AIM OF THE TASK:
For the entries below, report the number of lines where the string "stockData" appears, and only that number.

EXTRACTED RECORDS:
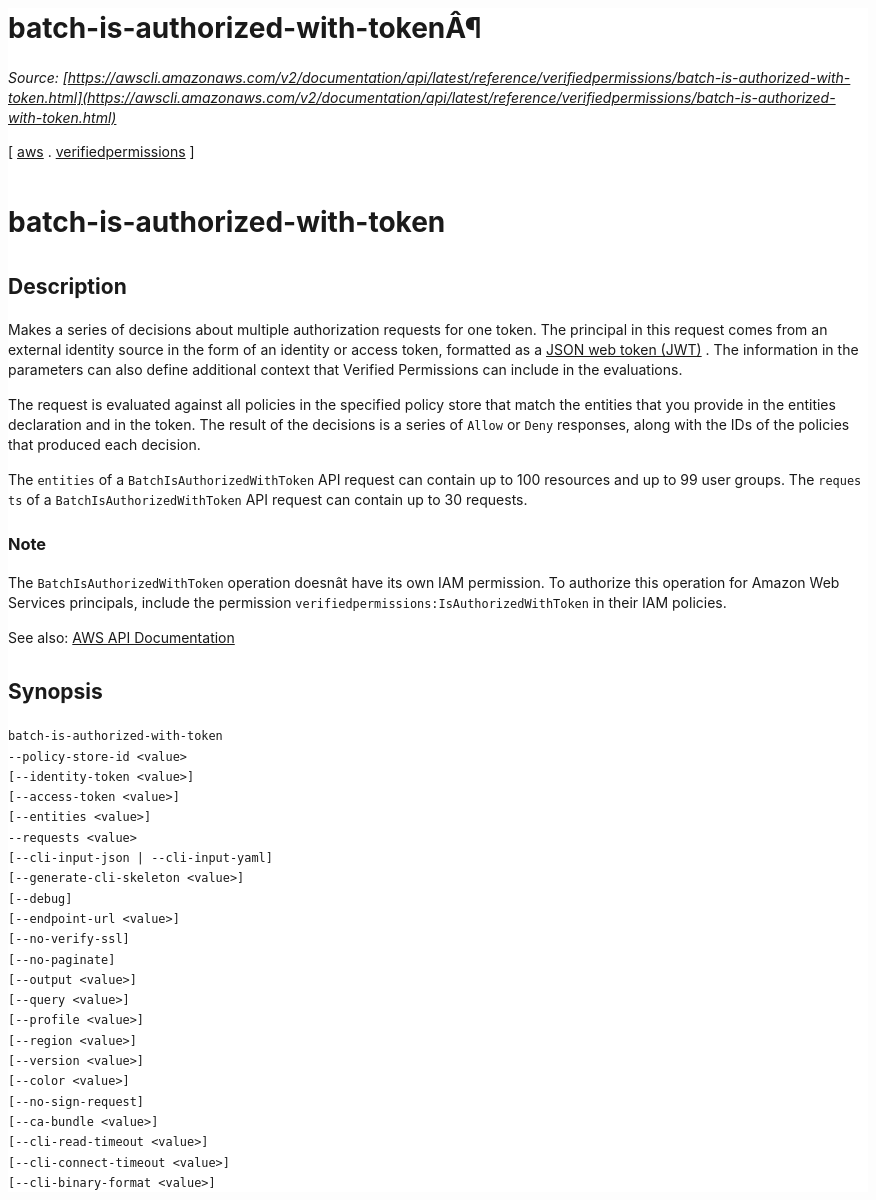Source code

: # batch-is-authorized-with-tokenÂ¶

*Source: [https://awscli.amazonaws.com/v2/documentation/api/latest/reference/verifiedpermissions/batch-is-authorized-with-token.html](https://awscli.amazonaws.com/v2/documentation/api/latest/reference/verifiedpermissions/batch-is-authorized-with-token.html)*

[ [aws](https://awscli.amazonaws.com/v2/documentation/api/latest/reference/index.html#cli-aws) . [verifiedpermissions](https://awscli.amazonaws.com/v2/documentation/api/latest/reference/verifiedpermissions/index.html#cli-aws-verifiedpermissions) ]

# batch-is-authorized-with-token

## Description

Makes a series of decisions about multiple authorization requests for one token. The principal in this request comes from an external identity source in the form of an identity or access token, formatted as a [JSON web token (JWT)](https://wikipedia.org/wiki/JSON_Web_Token) . The information in the parameters can also define additional context that Verified Permissions can include in the evaluations.

The request is evaluated against all policies in the specified policy store that match the entities that you provide in the entities declaration and in the token. The result of the decisions is a series of `Allow` or `Deny` responses, along with the IDs of the policies that produced each decision.

The `entities` of a `BatchIsAuthorizedWithToken` API request can contain up to 100 resources and up to 99 user groups. The `requests` of a `BatchIsAuthorizedWithToken` API request can contain up to 30 requests.

### Note

The `BatchIsAuthorizedWithToken` operation doesnât have its own IAM permission. To authorize this operation for Amazon Web Services principals, include the permission `verifiedpermissions:IsAuthorizedWithToken` in their IAM policies.

See also: [AWS API Documentation](https://docs.aws.amazon.com/goto/WebAPI/verifiedpermissions-2021-12-01/BatchIsAuthorizedWithToken)

## Synopsis

```
batch-is-authorized-with-token
--policy-store-id <value>
[--identity-token <value>]
[--access-token <value>]
[--entities <value>]
--requests <value>
[--cli-input-json | --cli-input-yaml]
[--generate-cli-skeleton <value>]
[--debug]
[--endpoint-url <value>]
[--no-verify-ssl]
[--no-paginate]
[--output <value>]
[--query <value>]
[--profile <value>]
[--region <value>]
[--version <value>]
[--color <value>]
[--no-sign-request]
[--ca-bundle <value>]
[--cli-read-timeout <value>]
[--cli-connect-timeout <value>]
[--cli-binary-format <value>]
```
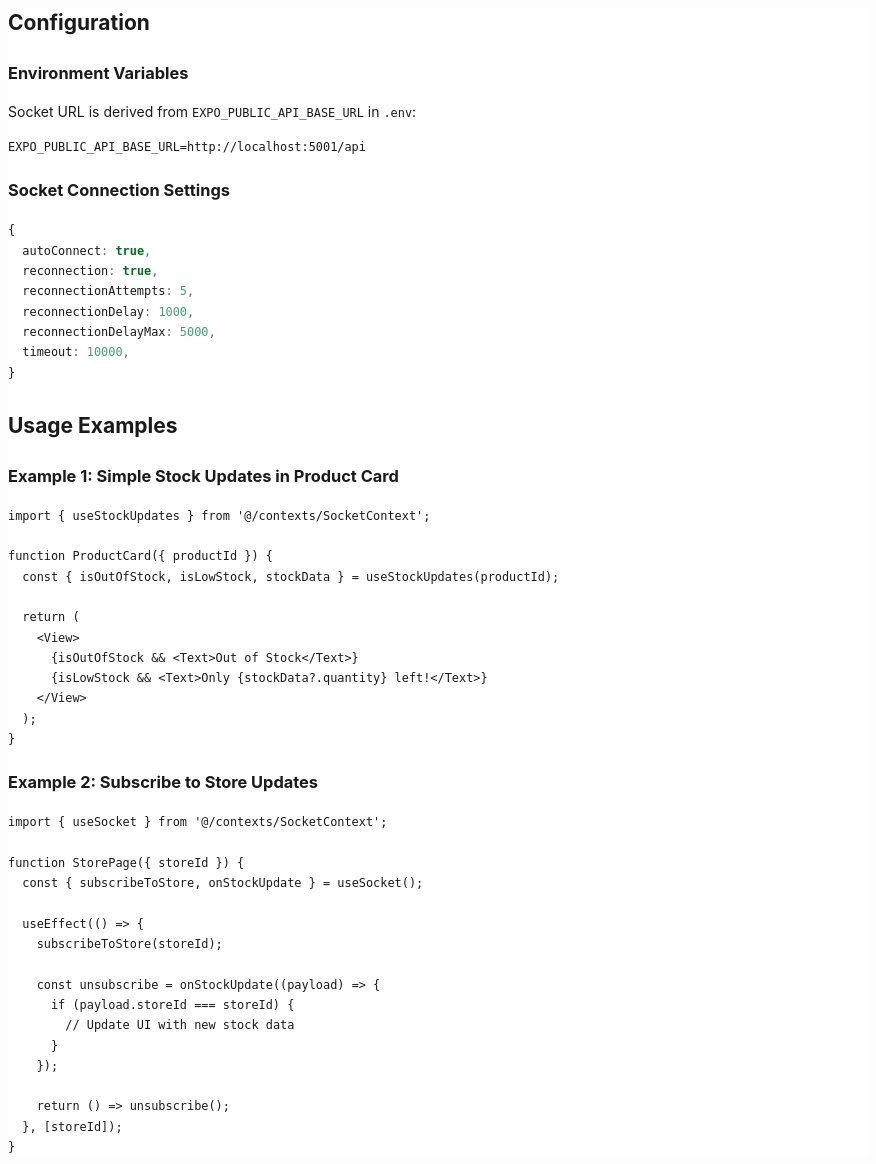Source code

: ## Configuration

### Environment Variables
Socket URL is derived from `EXPO_PUBLIC_API_BASE_URL` in `.env`:
```
EXPO_PUBLIC_API_BASE_URL=http://localhost:5001/api
```

### Socket Connection Settings
```typescript
{
  autoConnect: true,
  reconnection: true,
  reconnectionAttempts: 5,
  reconnectionDelay: 1000,
  reconnectionDelayMax: 5000,
  timeout: 10000,
}
```

## Usage Examples

### Example 1: Simple Stock Updates in Product Card
```tsx
import { useStockUpdates } from '@/contexts/SocketContext';

function ProductCard({ productId }) {
  const { isOutOfStock, isLowStock, stockData } = useStockUpdates(productId);

  return (
    <View>
      {isOutOfStock && <Text>Out of Stock</Text>}
      {isLowStock && <Text>Only {stockData?.quantity} left!</Text>}
    </View>
  );
}
```

### Example 2: Subscribe to Store Updates
```tsx
import { useSocket } from '@/contexts/SocketContext';

function StorePage({ storeId }) {
  const { subscribeToStore, onStockUpdate } = useSocket();

  useEffect(() => {
    subscribeToStore(storeId);

    const unsubscribe = onStockUpdate((payload) => {
      if (payload.storeId === storeId) {
        // Update UI with new stock data
      }
    });

    return () => unsubscribe();
  }, [storeId]);
}
```
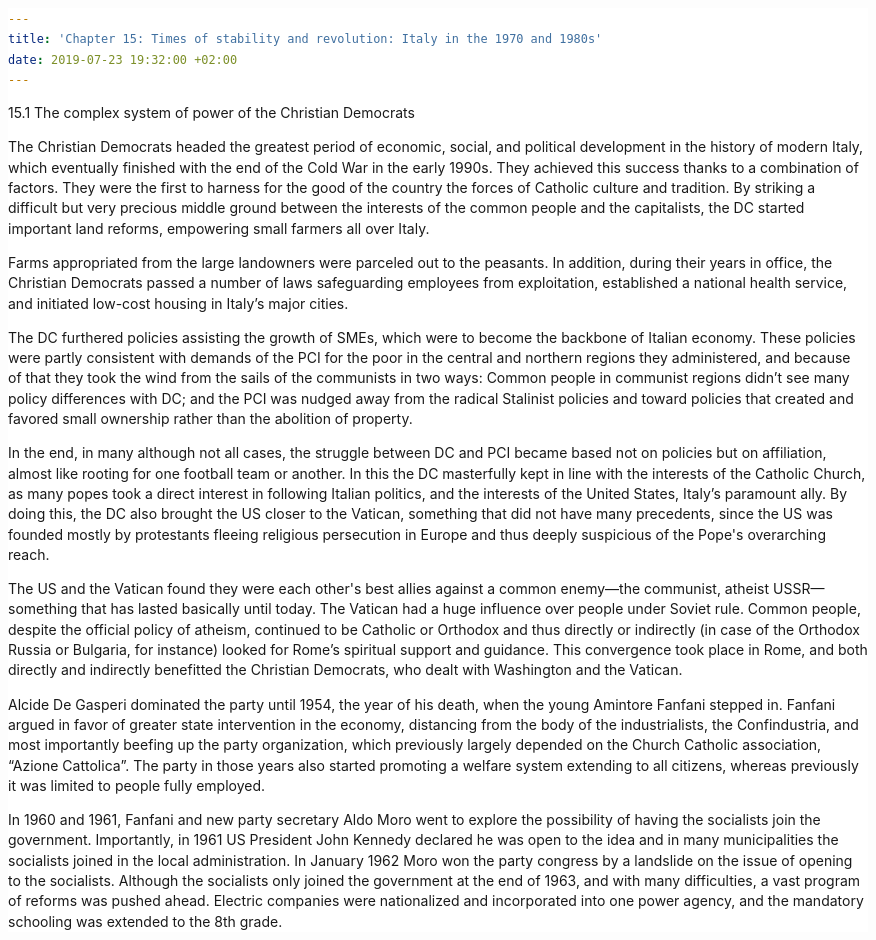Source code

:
 ```yaml
---
title: 'Chapter 15: Times of stability and revolution: Italy in the 1970 and 1980s'
date: 2019-07-23 19:32:00 +02:00
---
```


15.1 The complex system of power of the Christian Democrats

The Christian Democrats headed the greatest period of economic, social, and political development in the history of modern Italy, which eventually finished with the end of the Cold War in the early 1990s. They achieved this success thanks to a combination of factors. They were the first to harness for the good of the country the forces of Catholic culture and tradition. By striking a difficult but very precious middle ground between the interests of the common people and the capitalists, the DC started important land reforms, empowering small farmers all over Italy.

Farms appropriated from the large landowners were parceled out to the peasants. In addition, during their years in office, the Christian Democrats passed a number of laws safeguarding employees from exploitation, established a national health service, and initiated low-cost housing in Italy’s major cities.

The DC furthered policies assisting the growth of SMEs, which were to become the backbone of Italian economy. These policies were partly consistent with demands of the PCI for the poor in the central and northern regions they administered, and because of that they took the wind from the sails of the communists in two ways: Common people in communist regions didn’t see many policy differences with DC; and the PCI was nudged away from the radical Stalinist policies and toward policies that created and favored small ownership rather than the abolition of property. 

In the end, in many although not all cases, the struggle between DC and PCI became based not on policies but on affiliation, almost like rooting for one football team or another. In this the DC masterfully kept in line with the interests of the Catholic Church, as many popes took a direct interest in following Italian politics, and the interests of the United States, Italy’s paramount ally. By doing this, the DC also brought the US closer to the Vatican, something that did not have many precedents, since the US was founded mostly by protestants fleeing religious persecution in Europe and thus deeply suspicious of the Pope's overarching reach.

The US and the Vatican found they were each other's best allies against a common enemy—the communist, atheist USSR—something that has lasted basically until today. The Vatican had a huge influence over people under Soviet rule. Common people, despite the official policy of atheism, continued to be Catholic or Orthodox and thus directly or indirectly (in case of the Orthodox Russia or Bulgaria, for instance) looked for Rome’s spiritual support and guidance. This convergence took place in Rome, and both directly and indirectly benefitted the Christian Democrats, who dealt with Washington and the Vatican.

Alcide De Gasperi dominated the party until 1954, the year of his death, when the young Amintore Fanfani stepped in. Fanfani argued in favor of greater state intervention in the economy, distancing from the body of the industrialists, the Confindustria, and most importantly beefing up the party organization, which previously largely depended on the Church Catholic association, “Azione Cattolica”. The party in those years also started promoting a welfare system extending to all citizens, whereas previously it was limited to people fully employed.

In 1960 and 1961, Fanfani and new party secretary Aldo Moro went to explore the possibility of having the socialists join the government. Importantly, in 1961 US President John Kennedy declared he was open to the idea and in many municipalities the socialists joined in the local administration. In January 1962 Moro won the party congress by a landslide on the issue of opening to the socialists. Although the socialists only joined the government at the end of 1963, and with many difficulties, a vast program of reforms was pushed ahead. Electric companies were nationalized and incorporated into one power agency, and the mandatory schooling was extended to the 8th grade.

PROBLEM SOLUTION:
2